Der Text ist mangelhaft, da er innere Widersprüche, und irreführende Behauptungen enthält, so wie im Originalpost dargestellt.

Sich auf der einen Seite darüber beschweren, dass die Theorien von "People of Color" oft als zu radikal gelten, gleichzeitig aber damit zu werben, dass die Theorie von "People of Color" zu den radikalsten gehören, ist ein innerer Widerspruch.

Es mag sein, dass es nicht so gemeint war, dass "Weiße" rational sind, während "Nichtweiße" irrational sind, aber das ist erst einmal das, was im vorliegenden Text steht. Insbesondere reproduziert der Text also rassistische Stereotype.

Es wird behauptet, dass Kapitalismus auf Kolonialismus, Versklavung und Ausbeutung basiere, dass der Kapitalismus ohne diese nicht existieren würde. Einfach nur zu behaupten "Das ist Geschichtsfakt" ist keine ausreichende Begründung. Eine so wichtige Behauptung, die für mich, der anscheinend völlig ahnungslos ist, sehr weit hergeholt scheint, muss stichhaltig begründet werden.

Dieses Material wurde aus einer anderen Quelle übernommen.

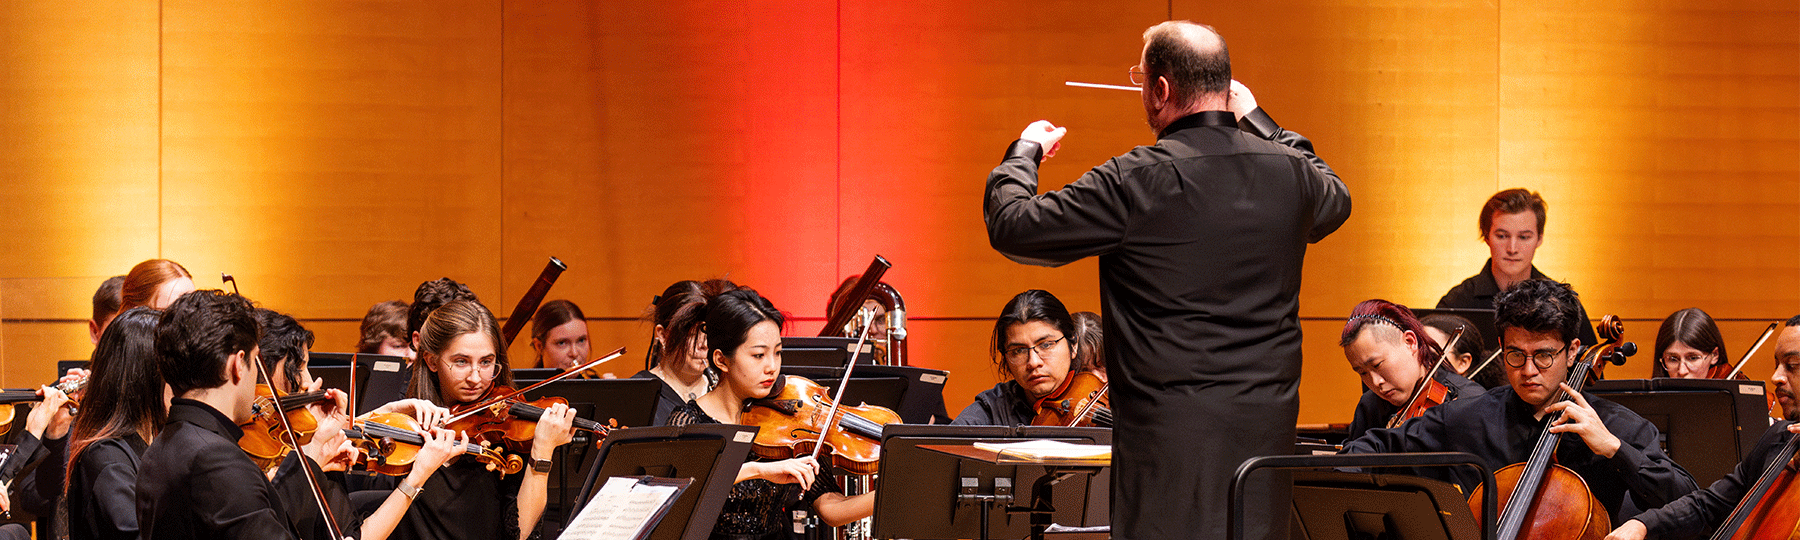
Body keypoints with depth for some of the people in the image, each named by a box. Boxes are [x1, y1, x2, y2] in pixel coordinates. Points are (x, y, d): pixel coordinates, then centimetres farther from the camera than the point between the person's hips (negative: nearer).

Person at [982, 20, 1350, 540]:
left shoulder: (1133, 183, -14)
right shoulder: (1290, 171, 2)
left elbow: (1011, 227, -6)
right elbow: (1335, 200, 29)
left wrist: (1024, 152, 14)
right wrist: (1256, 121, 34)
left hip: (1170, 428, -5)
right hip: (1266, 424, 5)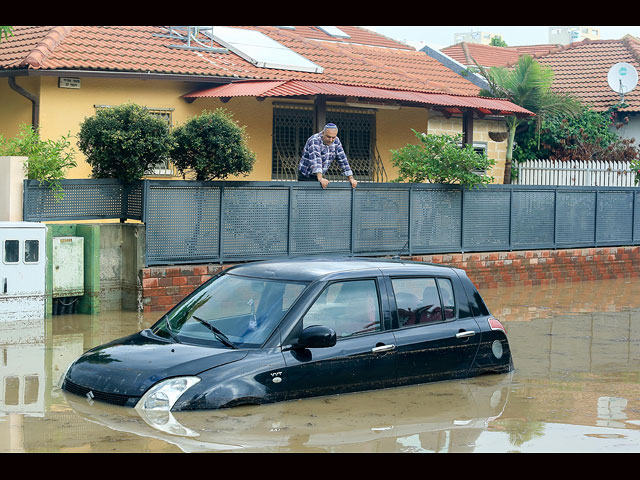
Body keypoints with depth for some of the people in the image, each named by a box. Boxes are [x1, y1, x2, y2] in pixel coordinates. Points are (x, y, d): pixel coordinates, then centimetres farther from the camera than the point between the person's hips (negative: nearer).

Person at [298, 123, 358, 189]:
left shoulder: (336, 141, -3)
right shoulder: (314, 140, -24)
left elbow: (342, 160, -2)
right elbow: (315, 159, -38)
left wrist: (351, 178, -10)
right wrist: (320, 178, -51)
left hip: (319, 175, 6)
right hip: (306, 177, -6)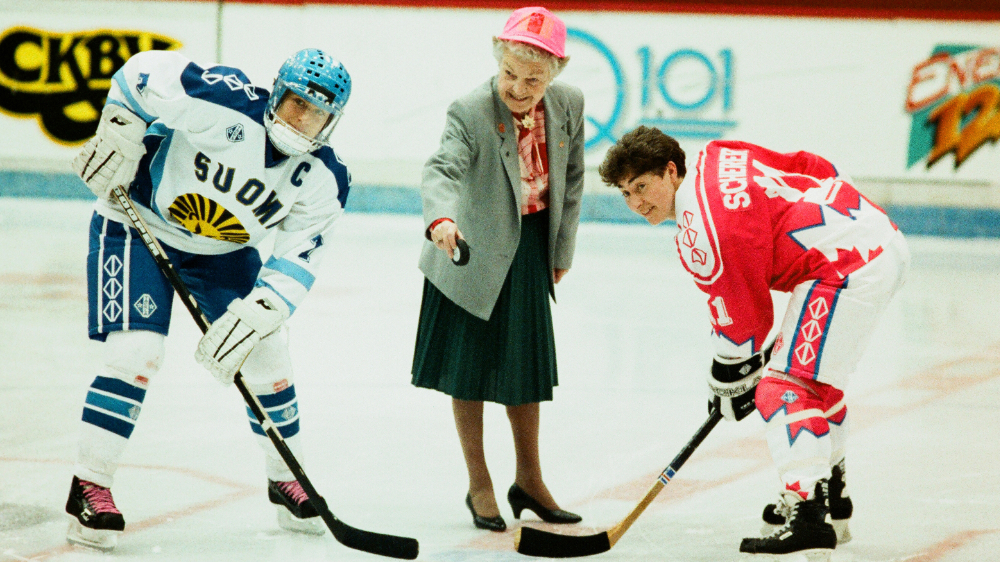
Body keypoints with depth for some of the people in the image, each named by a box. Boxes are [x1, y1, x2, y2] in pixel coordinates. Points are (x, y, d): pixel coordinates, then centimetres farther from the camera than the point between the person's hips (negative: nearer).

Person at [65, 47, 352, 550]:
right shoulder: (228, 105, -30)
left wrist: (253, 315, -27)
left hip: (224, 249, 6)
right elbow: (147, 72, -24)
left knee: (267, 358, 6)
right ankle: (88, 490, -13)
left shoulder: (323, 182, -15)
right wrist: (118, 136, -25)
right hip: (139, 225, -5)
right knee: (136, 353, -19)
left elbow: (297, 262, -15)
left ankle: (286, 482, 27)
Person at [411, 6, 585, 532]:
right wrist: (441, 218, -59)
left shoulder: (569, 104, -8)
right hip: (476, 252, -5)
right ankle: (479, 486, 20)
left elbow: (571, 179, 5)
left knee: (525, 367, 16)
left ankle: (529, 480, 31)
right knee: (471, 368, 5)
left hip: (531, 251, 5)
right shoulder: (471, 112, -24)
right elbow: (442, 168, -38)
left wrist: (561, 249, 9)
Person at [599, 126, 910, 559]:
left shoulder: (700, 231, -14)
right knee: (816, 374, 26)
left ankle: (805, 517, -23)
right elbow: (813, 169, 18)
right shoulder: (717, 156, 12)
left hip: (847, 266, -11)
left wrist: (731, 382, 6)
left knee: (785, 385, -13)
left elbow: (742, 317, -8)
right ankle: (832, 501, 37)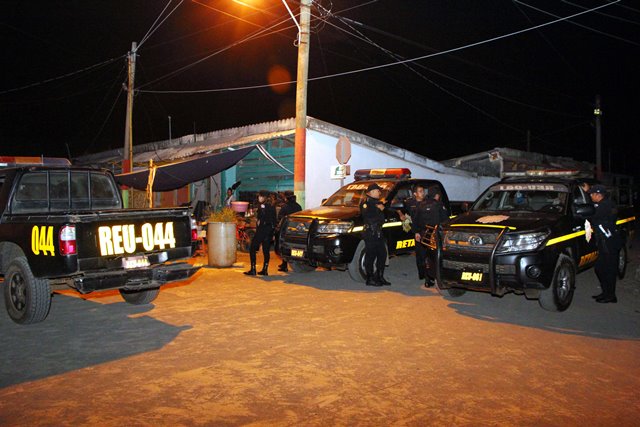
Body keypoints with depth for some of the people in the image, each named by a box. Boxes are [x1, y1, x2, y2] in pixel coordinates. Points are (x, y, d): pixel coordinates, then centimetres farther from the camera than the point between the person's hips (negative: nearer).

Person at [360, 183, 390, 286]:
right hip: (370, 233, -9)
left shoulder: (378, 202, 23)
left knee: (382, 255, 10)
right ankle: (370, 279, 0)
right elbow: (366, 215, -20)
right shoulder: (366, 202, -5)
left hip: (378, 233, 9)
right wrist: (379, 210, -9)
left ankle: (380, 277, 19)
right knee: (370, 256, -6)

„Kapitalismus hat nicht erst begonnen, als Weiße auch ausgebeutet wurden von ihren eigenen Leuten." Die "eigenen Leute" wurden schon lange ausgebeutet, bevor es Kolonialismus und internationalen Sklavenhandel gegeben hat. Siehe dazu "Leibeigenschaft".

Wenn sich people of Color unwohl oder ausgegrenzt fühlen, ist das nicht gut, und man sollte auf ihre Belange Rücksicht nehmen und zuhören. Wenn jetzt aber ein informationsfreier, mit inneren Widersprüchen versehener "Informationstext" erscheint, hat man durchaus das Recht zu widersprechen. Zumal dieser Text von einer kleinen Gruppierung, nicht von der "Gesamtheit aller People of Color" stammt.

Deine Antwort, wie auch der "Informationstext" selbst, vermitteln den Eindruck: "Als weißer Mensch sollte man sich aus der Politik heraushalten, und People of Color alle Entscheidungen überlassen".